Dotados de conceitos sofisticados de suspensão, os SUVs diferem por um aspecto importante: molas pneumáticas e controle eletrônico de amortecimento, de série no Range Rover e no Volvo, não equipavam o Audi avaliado. São duas as principais vantagens desses recursos: adotar regulagem de altura e aumentar o conforto em pisos irregulares, onde o carro pode ficar mais macio que no ajuste-padrão. Na questão de altura o XC90 trabalha com duas opções, selecionadas pelos modos de condução, e o Vogue com três: a intermediária (única usável acima de 85 km/h), a mais baixa para facilitar o acesso e a mais alta para uso fora de estrada.

Em conforto de rodagem, esses modelos de fato deixam o Audi para trás: com acerto padronizado de molas e amortecedores, ele se revela o mais firme em uma rua remendada ou trecho fora de estrada desnivelado, mesmo com pneus de perfil mais alto (285/45 R 20 ante 275/40 R 22 do Range Rover e 275/40 R 21 do Volvo, todos eles de uso misto). Não chega a incomodar, mas nessa faixa de preço isso não é o bastante… Entre os demais, o Range Rover agrada bem mais ao transpor lombadas que o Volvo, cuja suspensão parece não saber o que fazer nessas pragas tupiniquins.

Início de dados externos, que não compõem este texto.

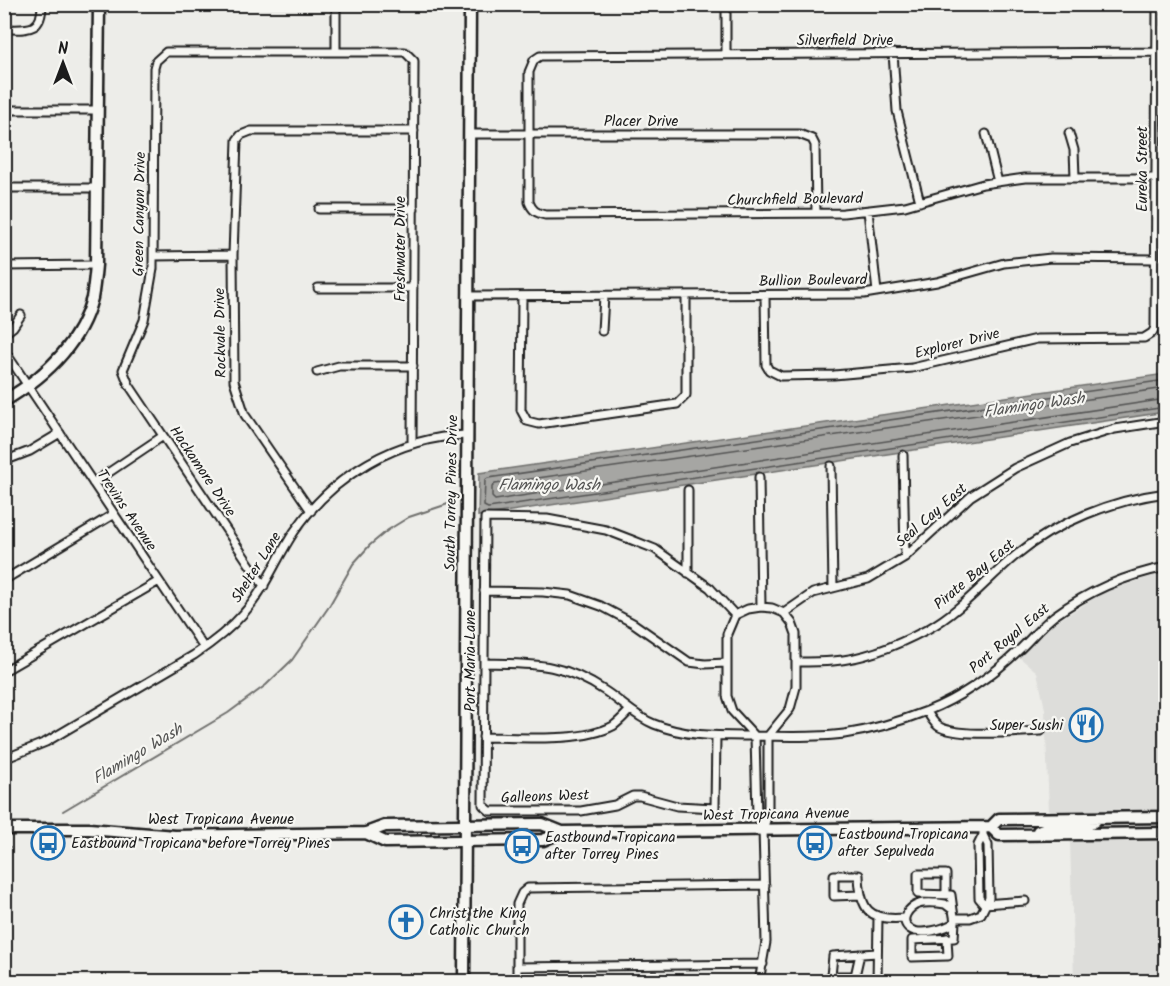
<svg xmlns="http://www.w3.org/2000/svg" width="1170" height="986" font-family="Kalam,sans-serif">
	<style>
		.built { fill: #ddddda }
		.water { fill: #a6a6a3; stroke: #6f6f6d; stroke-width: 1.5 }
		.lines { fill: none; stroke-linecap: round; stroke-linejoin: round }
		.shore { stroke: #535352; stroke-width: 1.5 }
		.stream { stroke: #6f6f6d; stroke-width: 2 }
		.street-casing { stroke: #1c1c1c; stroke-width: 11 }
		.secondary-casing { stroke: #1c1c1c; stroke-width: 15 }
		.primary-casing { stroke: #1c1c1c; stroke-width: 15 }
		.street { stroke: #f6f6f2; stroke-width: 7 }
		.secondary { stroke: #f6f6f2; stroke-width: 10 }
		.primary { stroke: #f6f6f2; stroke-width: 10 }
		.labels { text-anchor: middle; stroke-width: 4.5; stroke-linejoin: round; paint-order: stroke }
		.street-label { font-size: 15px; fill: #1c1c1c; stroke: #f6f6f2 }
		.poi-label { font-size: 15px; fill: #1c1c1c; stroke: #f6f6f2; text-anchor: start }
		.water-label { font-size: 16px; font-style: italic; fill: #535352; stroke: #f6f6f2 }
	</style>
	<rect width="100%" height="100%" fill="#edede9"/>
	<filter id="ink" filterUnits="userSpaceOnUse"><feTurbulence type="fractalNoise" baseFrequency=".0167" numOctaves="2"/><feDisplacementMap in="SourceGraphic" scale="12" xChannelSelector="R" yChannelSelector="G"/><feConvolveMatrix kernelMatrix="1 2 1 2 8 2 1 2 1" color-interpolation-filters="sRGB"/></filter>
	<g filter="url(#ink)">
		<!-- built -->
		<path class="built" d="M 1165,573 L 1165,812 L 1049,812 L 1045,709 L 1037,672 L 1019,657 L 1053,624 L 1104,592 L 1152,576 Z
			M 1165,839 L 1165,981 L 1074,981 L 1070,840 Z"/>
		<!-- water -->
		<path class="water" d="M 1165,374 L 1165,412 L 478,516 L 479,473 Z"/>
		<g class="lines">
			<!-- shore -->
			<path class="shore" d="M 1166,380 L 488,478 L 485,480 L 484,506 L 488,508 L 1166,407
				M 1166,388 L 495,484 L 492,487 L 492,497 L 495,500 L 1166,399"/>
			<!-- stream -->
			<path class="stream" d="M 63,811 L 228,713 L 266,685 L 292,660 L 328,608 L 353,564 L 370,545 L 388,530 L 409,517 L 454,502
				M 4,853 L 10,847"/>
			<!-- street casing -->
			<g class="street-casing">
				<path id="street" d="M 4,29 C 27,29 42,33 42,4
					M 336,51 L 336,4
					M 1157,52 L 540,56 L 534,60 L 529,72 L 529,202 C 532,210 536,213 545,215 L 843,213 L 905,206 L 983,184 L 1025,178 L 1166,178
					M 893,53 L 897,111 L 920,202
					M 726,54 L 726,4
					M 4,110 L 98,110
					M 1069,133 L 1074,150 L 1075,177
					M 469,134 L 799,134 L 812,139 L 815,145 L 816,213
					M 986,134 L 998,182
					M 4,188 L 98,188
					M 319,209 L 414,209
					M 868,211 L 877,292
					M 153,256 L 233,255
					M 4,266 L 96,265
					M 318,288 L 413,288
					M 765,295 L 766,365 L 769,370 L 781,376 L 834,375 L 912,368 L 1037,339 L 1144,338 L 1152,333 L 1155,328 L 1157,4
					M 467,296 L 864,294 L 937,282 L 1004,263 L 1051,258 L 1155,259
					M 522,296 L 521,410 L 527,421 L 539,424 L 677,404 L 686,395 L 686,296
					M 602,331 L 604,296
					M 4,334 L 13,327 L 21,315
					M 4,350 L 204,648
					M 317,372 L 339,366 L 413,366
					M 903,455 L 905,557
					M 4,461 L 30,451 L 60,433
					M 831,466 L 833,588
					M 759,477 L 761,607
					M 93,483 L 163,436
					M 688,490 L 688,573
					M 311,511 L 245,415 L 234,381 L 233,255 L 237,140 L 241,135 L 251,131 L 414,131
					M 4,580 L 114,514
					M 264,586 L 129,385 L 123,370 L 144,320 L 153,269 L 154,68 L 156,61 L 166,52 L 405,52 L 414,61 L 412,444
					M 484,591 L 543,592 L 570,595 L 601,606 L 633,623 L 689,662 L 705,664 L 726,663
					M 784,613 L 813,593 L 868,579 L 905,557 L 971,496 L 1015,468 L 1070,443 L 1115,429 L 1166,421
					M 796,662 C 808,662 821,662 833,661 C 865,659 900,644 928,629 C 961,611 986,580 1015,556 C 1056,522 1113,500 1166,493
					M 484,663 C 534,664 562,662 605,691 C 622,702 636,717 654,724 C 686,737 719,736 753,736 C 783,736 814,738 844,734 C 871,730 901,721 927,711 C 960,698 993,675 1018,651 C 1030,640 1041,626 1054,616 C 1087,592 1126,575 1166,567
					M 4,671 L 159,581
					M 927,711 C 930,717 933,722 938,726 C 956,738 1017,732 1041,731
					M 716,736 L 715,808 L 677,806 L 640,796 L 633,796 L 615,805 L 581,811 L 490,811 L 483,805 L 485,518 L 547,519 L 606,530 L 632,540 L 655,549 L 710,588 L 735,615
					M 483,737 C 520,737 581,743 613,726 C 619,722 625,715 630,710
					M 4,759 L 46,742 L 194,655 C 212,643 229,630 243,614 C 265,590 276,559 294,532 C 333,475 397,437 467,435
					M 983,835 L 978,845 L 979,898 L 984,904
					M 946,894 L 946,874 L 918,874 L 918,894 L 951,895 L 953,910
					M 860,895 L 834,896 L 834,875 L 859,875 C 860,910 869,921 904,918
					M 938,903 L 945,904 L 953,910 L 955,922 C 946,929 920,936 910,929 C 898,920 909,907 919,904 C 925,902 932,903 938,903 Z
					M 984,904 L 1025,901
					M 955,918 L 970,918 L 981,914 L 989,898 L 988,845 L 983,835 L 983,827
					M 947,938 L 948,956 L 912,957 L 912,940 L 954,938 L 955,922
					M 860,954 L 855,976 L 831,976 L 833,956 C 848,955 863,954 877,953
					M 517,967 L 763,964
					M 517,982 L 517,904 L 522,893 L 528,888 L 765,885
					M 759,982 L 766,942 L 763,829 L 768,815 L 768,736 L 790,709 L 796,687 L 796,634 L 792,623 L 784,613 L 772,608 L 761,607 L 748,609 L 735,615 L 727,634 L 727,696 L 732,711 L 755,736 L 757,816 L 763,829
					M 877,982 L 878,917"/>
			</g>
			<!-- secondary casing -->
			<g class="secondary-casing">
				<path id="secondary" d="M 4,401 C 45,377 80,345 92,298 C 94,287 95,276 96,265 L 99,4
					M 464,982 L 470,4"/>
			</g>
			<!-- primary casing -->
			<g class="primary-casing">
				<path id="primary" d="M 991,827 L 999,819 L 1166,817
					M 4,829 L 89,829 L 175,836 L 366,833 L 385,826 L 542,824 L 562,832
					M 1038,831 C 1055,822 1086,833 1097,819
					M 366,833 L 385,842 L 543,840 L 562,832 L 991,827 L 999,835 L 1166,833"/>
			</g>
			<!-- street -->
			<use href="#street" class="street"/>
			<!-- secondary -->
			<use href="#secondary" class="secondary"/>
			<!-- primary -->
			<use href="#primary" class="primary"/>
		</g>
	</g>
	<!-- icons -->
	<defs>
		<g id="restaurant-ring" transform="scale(1.725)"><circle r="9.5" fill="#f6f6f2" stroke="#1f6fb2" stroke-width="1.5"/><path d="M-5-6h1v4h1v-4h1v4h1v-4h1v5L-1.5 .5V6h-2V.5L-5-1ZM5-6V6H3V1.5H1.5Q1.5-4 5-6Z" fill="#1f6fb2"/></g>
		<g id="bus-ring" transform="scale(1.725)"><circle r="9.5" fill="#f6f6f2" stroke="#1f6fb2" stroke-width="1.5"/><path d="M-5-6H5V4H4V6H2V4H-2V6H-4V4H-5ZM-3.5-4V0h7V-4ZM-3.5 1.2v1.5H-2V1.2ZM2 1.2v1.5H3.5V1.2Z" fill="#1f6fb2"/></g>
		<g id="church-ring" transform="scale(1.725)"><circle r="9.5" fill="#f6f6f2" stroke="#1f6fb2" stroke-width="1.5"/><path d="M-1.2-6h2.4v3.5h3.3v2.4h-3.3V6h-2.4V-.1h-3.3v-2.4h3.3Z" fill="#1f6fb2"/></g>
	</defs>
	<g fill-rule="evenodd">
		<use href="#restaurant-ring" x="1086" y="725"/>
		<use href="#bus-ring" x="48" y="843"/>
		<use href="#bus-ring" x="815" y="843"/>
		<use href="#bus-ring" x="522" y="846"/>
		<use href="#church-ring" x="406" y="922"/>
	</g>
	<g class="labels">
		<!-- street labels -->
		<g class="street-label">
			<text x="845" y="45">Silverfield Drive</text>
			<text x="641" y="126">Placer Drive</text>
			<text transform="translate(1142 169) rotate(-90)" y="5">Eureka Street</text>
			<text transform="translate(795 199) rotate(-1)" y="5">Churchfield Boulevard</text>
			<text transform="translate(139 214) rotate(-89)" y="5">Green Canyon Drive</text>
			<text transform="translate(400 249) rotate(-90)" y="5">Freshwater Drive</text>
			<text transform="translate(813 280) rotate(-1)" y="5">Bullion Boulevard</text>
			<text transform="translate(220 333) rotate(-91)" y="5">Rockvale Drive</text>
			<text transform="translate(957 343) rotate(-14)" y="5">Explorer Drive</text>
			<text transform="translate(203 471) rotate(56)" y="5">Hackamore Drive</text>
			<text transform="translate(451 493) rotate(-89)" y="5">South Torrey Pines Drive</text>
			<text transform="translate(127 510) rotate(56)" y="5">Trevins Avenue</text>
			<text transform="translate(931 515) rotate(-41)" y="5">Seal Cay East</text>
			<text transform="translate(256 567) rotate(-58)" y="5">Shelter Lane</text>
			<text transform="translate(974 574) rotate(-40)" y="5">Pirate Bay East</text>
			<text transform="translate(1009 638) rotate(-40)" y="5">Port Royal East</text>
			<text transform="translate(470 661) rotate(-90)" y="5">Port Maria Lane</text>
			<text transform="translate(545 796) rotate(-2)" y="5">Galleons West</text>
			<text transform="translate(776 814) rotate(-1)" y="5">West Tropicana Avenue</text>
			<text x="221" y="824">West Tropicana Avenue</text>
		</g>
		<!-- poi labels -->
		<g class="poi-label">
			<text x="1063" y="730" text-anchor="end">Super Sushi</text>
			<text x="838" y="839">Eastbound Tropicana<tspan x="838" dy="17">after Sepulveda</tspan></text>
			<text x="545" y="842">Eastbound Tropicana<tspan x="545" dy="17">after Torrey Pines</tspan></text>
			<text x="71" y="848">Eastbound Tropicana before Torrey Pines</text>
			<text x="429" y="918">Christ the King<tspan x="429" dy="17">Catholic Church</tspan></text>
		</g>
		<!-- water labels -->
		<g class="water-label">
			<text transform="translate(1034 404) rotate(-8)" y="6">Flamingo Wash</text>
			<text x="549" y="490">Flamingo Wash</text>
			<text transform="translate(137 753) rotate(-31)" y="6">Flamingo Wash</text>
		</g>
	</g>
	<!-- margin -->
	<rect width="1170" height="986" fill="none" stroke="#f6f6f2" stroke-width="24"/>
	<rect x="12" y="12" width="1146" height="962" fill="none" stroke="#1c1c1c" stroke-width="2" filter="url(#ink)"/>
	<!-- north arrow -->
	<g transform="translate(63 63)" stroke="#f6f6f2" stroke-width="4.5" paint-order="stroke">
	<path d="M0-4.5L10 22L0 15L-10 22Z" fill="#1c1c1c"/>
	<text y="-9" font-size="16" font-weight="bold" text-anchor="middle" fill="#1c1c1c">N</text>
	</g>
</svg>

No entanto, engana-se quem pensa que a suspensão regulável seja essencial para estabilidade: aqui o Q7 impressiona, tanto quanto o XC90 em modo Power e mais que o Vogue. Seu segredo está nas rodas traseiras esterçantes, exclusivas, que em alta velocidade acompanham o sentido das dianteiras. Em modo Dynamic a direção fica bastante rápida e o eixo traseiro recebe mais torque: com a suspensão bem ajustada, o grande SUV da Audi parece um bom automóvel em curvas velozes e dá prazer quando, ao acelerar mais em suas saídas, se sente a traseira empurrando o carro como se a tração fosse apenas atrás.